(Beginning of DATASET EXCERPTS)
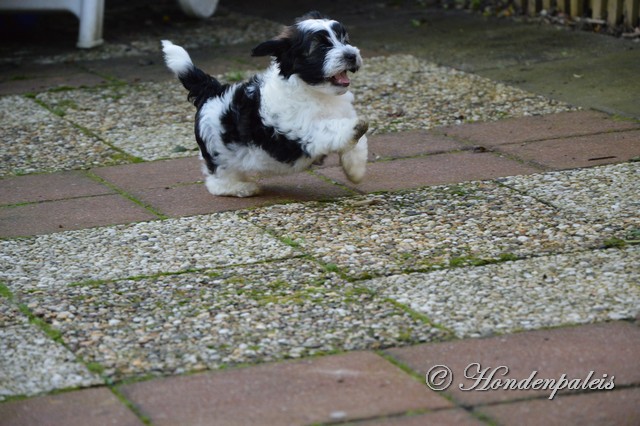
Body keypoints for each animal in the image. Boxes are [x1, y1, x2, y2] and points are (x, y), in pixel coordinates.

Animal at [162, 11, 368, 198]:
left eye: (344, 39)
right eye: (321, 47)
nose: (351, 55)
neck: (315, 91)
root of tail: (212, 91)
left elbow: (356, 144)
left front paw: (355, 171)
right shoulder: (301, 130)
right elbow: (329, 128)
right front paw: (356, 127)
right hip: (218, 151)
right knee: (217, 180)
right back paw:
(End of DATASET EXCERPTS)
▶ ACTION ITEM
Exactly the lines from the one containing "right front paw: (356, 127)" through the final line of the records above are needed, copied word for word.

▶ SOLUTION FOR THIS TASK
right front paw: (356, 127)
right hip: (218, 151)
right knee: (217, 180)
right back paw:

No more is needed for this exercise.